Antimicrobial efficacy against E. coli and S. aureus was 96.1 % and 99.1 %, respectively, when subjected to near-infrared radiation. The MAP nanofiber membrane significantly accelerated wound healing in infected mice when subjected to laser radiation, according to experimental trials performed on live beings. Using MXene’s photothermal conversion capacity, Sun et al. increased adenosine discharge under near-infrared irradiation, thereby maintaining the activation signal at the injury site, in a different study. Wound healing and new blood vessel production were facilitated by its use in a therapeutic animal model. The composite system (MXene-TK-DOX@PDA nanoparticles) created by Zhang et al. is pH and ROS-sensitive. ^{174 , 175} Covalent bonding is used in this technology to bind medications to nanocarriers based on MXene. This method enhances the quantity of medicine that can be loaded, decreases the likelihood of unpleasant side effects, and delays the drug’s release. Photothermal conversion efficiency is further improved by coating MXene-based nanoplatforms with pH-responsive polydopamine. Five hours later, the in vitro antimicrobial tests showed that both E. coli and B. subtilis had been ultimately killed.

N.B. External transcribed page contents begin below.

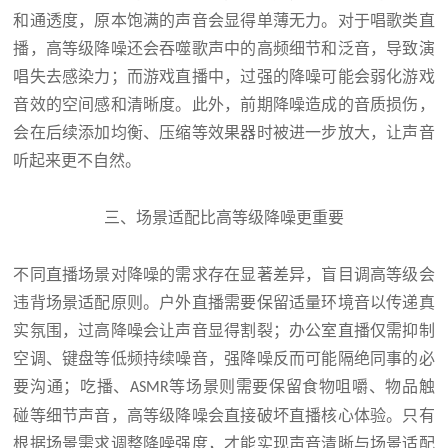
和通透度，原本饱满的声音会显得单薄无力。对于唱歌类直
播，高等级降噪还会吞噬歌声中的高频细节和泛音，导致演
唱失去感染力；而游戏直播中，过强的降噪可能会弱化游戏
音效的空间感和清晰度。此外，前期降噪造成的音质损伤，
会在后续添加均衡、压缩等效果器时被进一步放大，让声音
听起来更不自然。
三、场景适配比高等级降噪更重要
不同直播场景对降噪的需求存在显著差异，盲目调高等级会
违背场景适配原则。户外直播需要保留适量环境音以传递真
实氛围，过高降噪会让声音显得割裂；办公室直播仅需抑制
空调、键盘等低频持续噪音，强降噪反而可能隔绝同事的必
要沟通；吃播、
等场景则需要保留食物咀嚼、物品触
ASMR
碰等细节声音，高等级降噪会直接破坏直播核心体验。只有
根据场景需求调整降噪强度，才能实现声音清晰与场景适配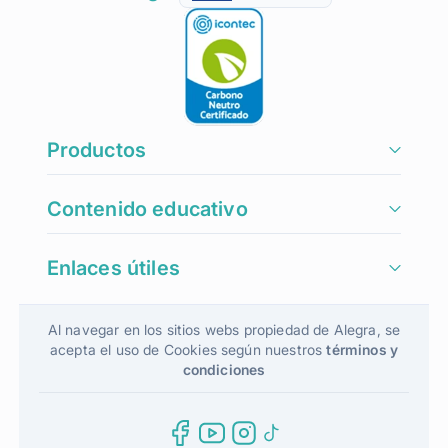
Productos
Contenido educativo
Enlaces útiles
Al navegar en los sitios webs propiedad de Alegra, se
acepta el uso de Cookies según nuestros
términos y
condiciones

This work presents a novel MXene-doped composite microneedle patch exhibiting superior mechanical strength, photothermal antibacterial capabilities, and reactive oxygen species elimination qualities for treating infected wounds. Upon insertion of the MN tips with MXene nanosheets into the skin’s cuticle, they rapidly disintegrate, releasing the nanomaterials into the subcutaneous infection site. This research created a full-thickness cutaneous wound model infected with MRSA and followed the method in Figure 13a to assess the MN patches’ wound healing effects. In vitro experiments showed 2MHMN had the best cell migration. In addition, the 2MHMN NIR(+) group showed a moderate surface temperature under NIR light (Figure 13b), which did not harm the surrounding skin tissue. The 2MHMN was used for in vivo investigations. Animal trials were placed into four groups: control, HAMN, 2MHMN, and 2MHMN NIR(+). Photographs of rats’ infected wounds on days 0, 1, 3, 5, 7, 9, and 12 (Figure 13c) showed wound area variations in each group. 2MHMN and 2MHMN NIR(+) groups exhibited lower wound areas at the same time as other groups, suggesting improved wound healing (Figure 13d). In 3 days, the 2MHMN NIR(+) group healed 50 % of the wound, followed by the 2MHMN group, whereas the HAMN and control groups took over 5 days. Each group’s wound area was compared (Figure 13e). ¹⁷⁶

Figure 13:

Examination of in vivo wound healing infected with MRSA. (a) A detailed plan of the experiments conducted on animals is needed. (b) The 2MHMN NIR(+) group’s wounds were imaged using real-time infrared thermal imaging at 0, 0.5, 1, 3, and 5 min after NIR laser irradiation. (c) On days 0, 1, 3, 5, 7, 9, and 12, there are representative images and (d) depictions of the wound contours in various groups. Image scale: 1 cm. for each group on days 1, 3, 5, 7, 9, and 12; (e) average wound area analysis.

The MXene-doped MNs have exhibited remarkable wound-healing capabilities in an MRSA-infected wound model, attributable to their synergistic antibacterial and antioxidant properties, including enhanced re-epithelialization, collagen deposition, angiogenesis, and suppression of pro-inflammatory factor expression. Consequently, the multifunctional MXene-doped MN patches provide an exceptional option for treating wounds afflicted by drug-resistant bacteria in clinical settings. Table 2 shows comaprsion of MXene based materials for antimicrobial activity.